In summary, new media represents a convergence of two separate histories. It is a convergence of media technologies and of digital computing. It is important to notice that this convergence involves two distinct steps. Media representations are translated from analog to a digital code. This turns them into numerical data which can be subjected to any and all operations which computers are capable off. There are two separate ideas at work here: digital code and computation. New media involves two distinct ideas, that of the digital and that of computation. It refers to two distinct ideas: numerical (discrete) representation and a computer (a device for calculation). The two do not imply each other; for instance, analog computers can operate over continuous data. However, since digital media in reality most often is used in conjunction with computers, the two ideas became conflated. Still, the set of qualities which we attribute to digital media is eclectic, referring to both the idea of digital coding and to the idea of computation. However, the idea of a digital by itself can hardly separate new media from the old.

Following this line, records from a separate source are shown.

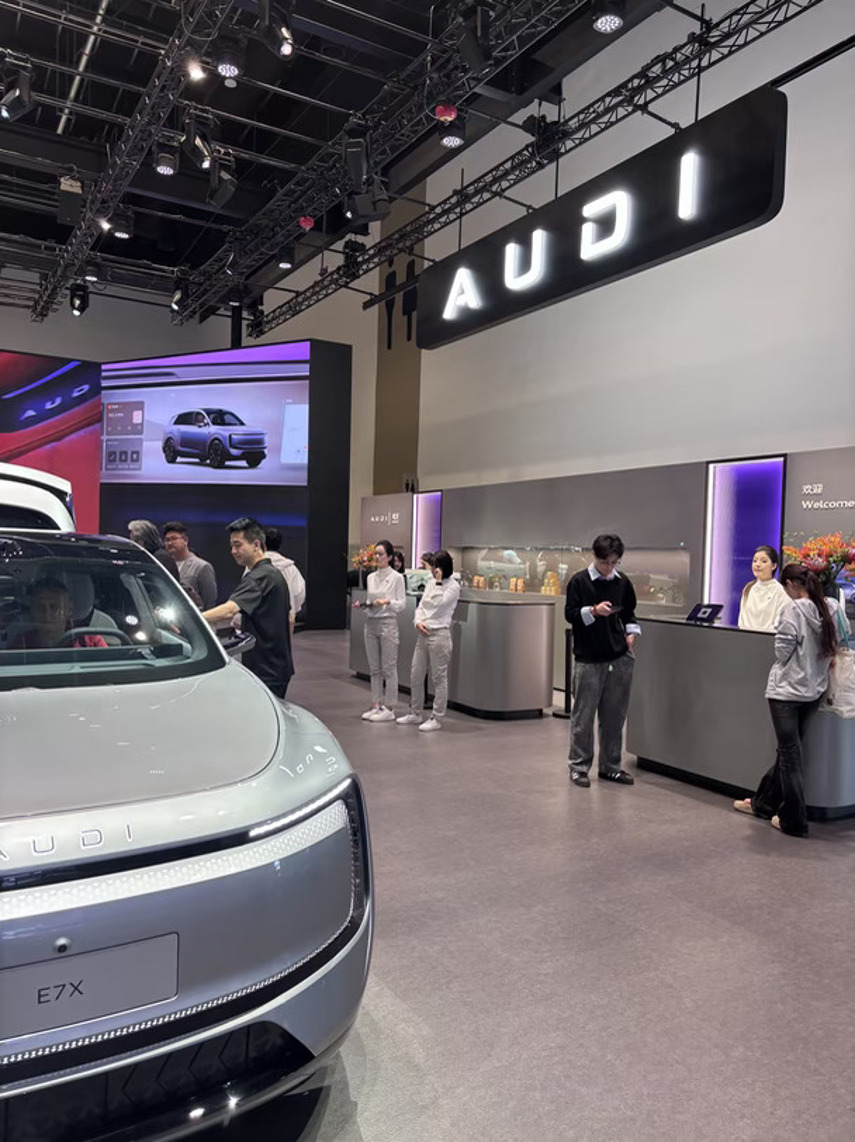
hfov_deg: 53.0
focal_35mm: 26
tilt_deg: -2.3
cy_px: 571
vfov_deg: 67.3
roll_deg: -1.1
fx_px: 857
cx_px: 428
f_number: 1.6
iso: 64
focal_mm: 5.96
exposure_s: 1/50
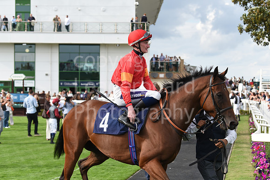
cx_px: 135
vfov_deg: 16.7
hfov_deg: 24.8
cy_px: 90
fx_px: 615
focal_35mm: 82
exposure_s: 1/2000
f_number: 5
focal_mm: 82
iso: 640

What is essential is not that media is simply translated into a digital code but that through this translation it becomes subject to computation. In view of this, the term "digital media" which became popular in the 1990s is unfortunate, since it only reflects one idea - that of digitization. A better term would be "computer media" or, even better, "programmable media."

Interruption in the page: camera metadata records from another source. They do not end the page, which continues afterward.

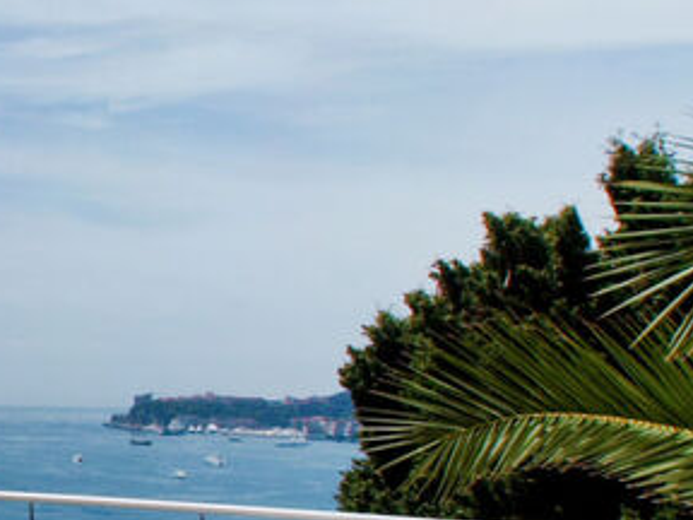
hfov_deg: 19.5
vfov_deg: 19.6
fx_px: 1501
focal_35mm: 75
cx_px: -553
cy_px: 294
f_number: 10
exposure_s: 1/400
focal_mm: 9
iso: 100
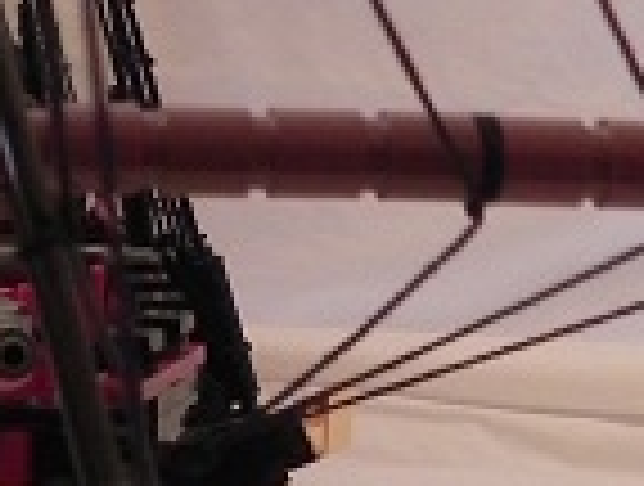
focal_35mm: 145
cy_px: -18
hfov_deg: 13.2
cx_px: -131
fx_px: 2704
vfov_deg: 10.2
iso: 213
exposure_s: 1/30
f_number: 2.8
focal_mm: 4.6
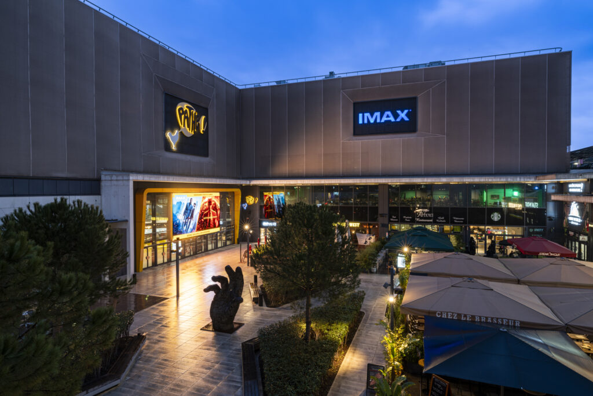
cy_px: 198
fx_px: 346
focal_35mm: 21
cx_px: 296
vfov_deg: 59.5
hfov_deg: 81.2
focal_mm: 21
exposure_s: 3.2
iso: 100
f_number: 16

Out of these four principles, the principle of variability maybe be the most interesting. On the one hand, such popular new media forms as branching-type interactivity and hypermedia can be seen as particular instances of variability principle. On the other hand, this principle demonstrates how the changes in media technologies are closely tied up with changes in social organization. Just as the logic of old media corresponded to the logic of industrial mass society, the logic of the new media fits the logic of the post-industrial society of personal variability. In industrial mass society everybody was supposed to enjoy the same goods -- and to have the same beliefs. This was also the logic of media technology. A media object was assembled in a media factory (such as a Hollywood studio). Millions of identical copies were produced from a master and distributed to all the citizens. Broadcasting, film distribution, print technologies all followed this logic.

In a post-industrial society, every citizen can construct her own custom lifestyle and "select" her ideology from a large (but not infinite) number of choices. Rather than pushing the same objects/information to a large group, marketing tries to target each individual separately, The logic of new media technology reflects this new condition perfectly. Every visitor to a Web site automatically gets her own custom version of the site created on the fly from a database. Every hypertext reader gets her own version of the text. Every viewer of an interactive installation gets her own version of the work. And so on. In this way new media technology acts as the most perfect realization of the utopia of a perfect society composed from unique individuals. New media objects assure the users that their choices — and therefore, their underlying thoughts and desires — are unique, rather than pre-programmed and shared with others. As though trying to compensate for their earlier role in making us all the same, today descendants of the Jacquard's loom, The Hollerith tabulator and Zuse's cinema-computer are now working to convince us that we are all different.